# Record extracts
--------

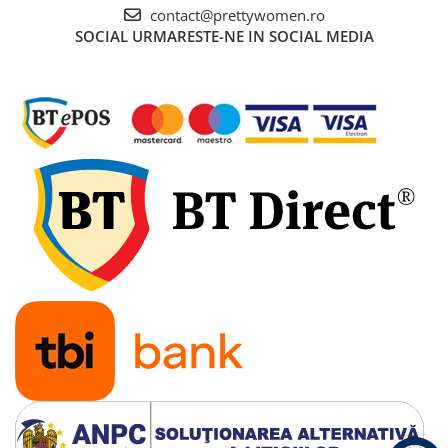
contact@prettywomen.ro
SOCIAL
URMARESTE-NE IN SOCIAL MEDIA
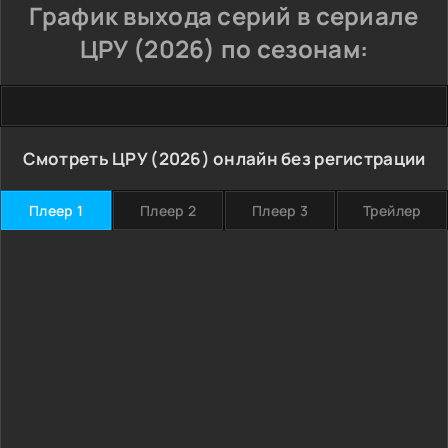
График выхода серий в сериале
ЦРУ (2026) по сезонам:
Смотреть ЦРУ (2026) онлайн без регистрации
Плеер 1
Плеер 2
Плеер 3
Трейлер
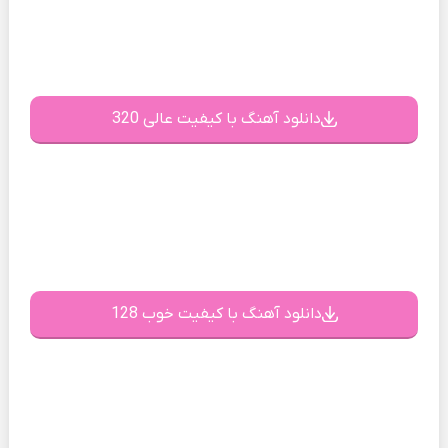
دانلود آهنگ با کیفیت عالی 320
دانلود آهنگ با کیفیت خوب 128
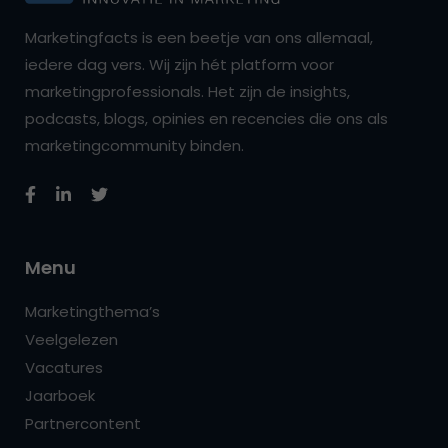
Marketingfacts is een beetje van ons allemaal,
iedere dag vers. Wij zijn hét platform voor
marketingprofessionals. Het zijn de insights,
podcasts, blogs, opinies en recencies die ons als
marketingcommunity binden.
Menu
Marketingthema’s
Veelgelezen
Vacatures
Jaarboek
Partnercontent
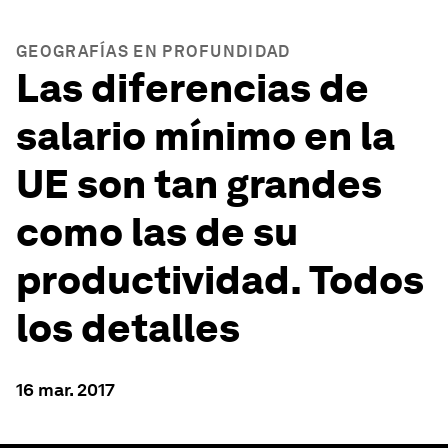
GEOGRAFÍAS EN PROFUNDIDAD
Las diferencias de
salario mínimo en la
UE son tan grandes
como las de su
productividad. Todos
los detalles
16 mar. 2017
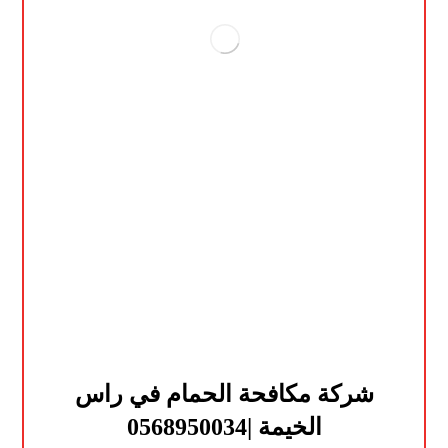
شركة مكافحة الحمام في راس
الخيمة |0568950034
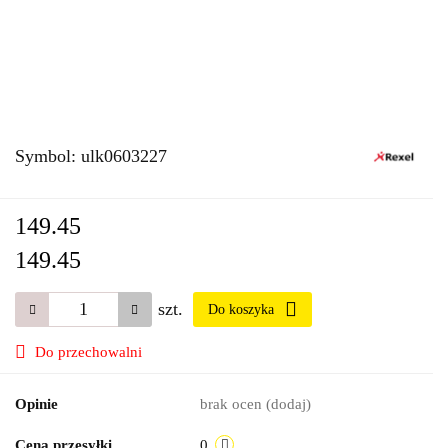
Symbol:
ulk0603227
149.45
149.45
szt.
Do koszyka
Do przechowalni
Opinie
brak ocen
(dodaj)
Cena przesyłki
0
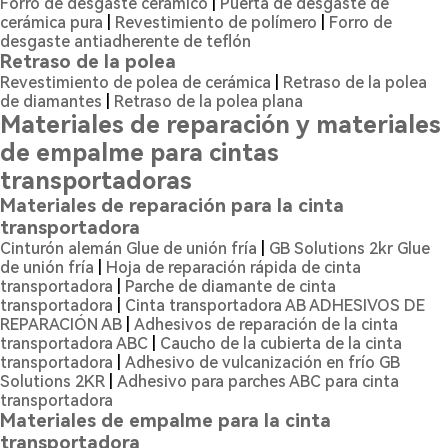
Forro de desgaste cerámico
|
Puerta de desgaste de
cerámica pura
|
Revestimiento de polímero
|
Forro de
desgaste antiadherente de teflón
Retraso de la polea
Revestimiento de polea de cerámica
|
Retraso de la polea
de diamantes
|
Retraso de la polea plana
Materiales de reparación y materiales
de empalme para cintas
transportadoras
Materiales de reparación para la cinta
transportadora
Cinturón alemán Glue de unión fría
|
GB Solutions 2kr Glue
de unión fría
|
Hoja de reparación rápida de cinta
transportadora
|
Parche de diamante de cinta
transportadora
|
Cinta transportadora AB ADHESIVOS DE
REPARACIÓN AB
|
Adhesivos de reparación de la cinta
transportadora ABC
|
Caucho de la cubierta de la cinta
transportadora
|
Adhesivo de vulcanización en frío GB
Solutions 2KR
|
Adhesivo para parches ABC para cinta
transportadora
Materiales de empalme para la cinta
transportadora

--------

# Exercise
In the data, from the line containing "دانلود آهنگ با کیفیت عالی 320" through the end, switch "Retraso de la polea" to "Recubrimiento de la polea" and give those lines again with everything else unchanged. Leave the pictures out of the answer.

# Task response
دانلود آهنگ با کیفیت عالی 320
دانلود آهنگ با کیفیت خوب 128
Marketingfacts is een beetje van ons allemaal,
iedere dag vers. Wij zijn hét platform voor
marketingprofessionals. Het zijn de insights,
podcasts, blogs, opinies en recencies die ons als
marketingcommunity binden.
Menu
Marketingthema’s
Veelgelezen
Vacatures
Jaarboek
Partnercontent
GEOGRAFÍAS EN PROFUNDIDAD
Las diferencias de
salario mínimo en la
UE son tan grandes
como las de su
productividad. Todos
los detalles
16 mar. 2017
شركة مكافحة الحمام في راس
الخيمة |0568950034
Symbol:
ulk0603227
149.45
149.45
szt.
Do koszyka
Do przechowalni
Opinie
brak ocen
(dodaj)
Cena przesyłki
0
Forro de desgaste cerámico
|
Puerta de desgaste de
cerámica pura
|
Revestimiento de polímero
|
Forro de
desgaste antiadherente de teflón
Recubrimiento de la polea
Revestimiento de polea de cerámica
|
Recubrimiento de la polea
de diamantes
|
Recubrimiento de la polea plana
Materiales de reparación y materiales
de empalme para cintas
transportadoras
Materiales de reparación para la cinta
transportadora
Cinturón alemán Glue de unión fría
|
GB Solutions 2kr Glue
de unión fría
|
Hoja de reparación rápida de cinta
transportadora
|
Parche de diamante de cinta
transportadora
|
Cinta transportadora AB ADHESIVOS DE
REPARACIÓN AB
|
Adhesivos de reparación de la cinta
transportadora ABC
|
Caucho de la cubierta de la cinta
transportadora
|
Adhesivo de vulcanización en frío GB
Solutions 2KR
|
Adhesivo para parches ABC para cinta
transportadora
Materiales de empalme para la cinta
transportadora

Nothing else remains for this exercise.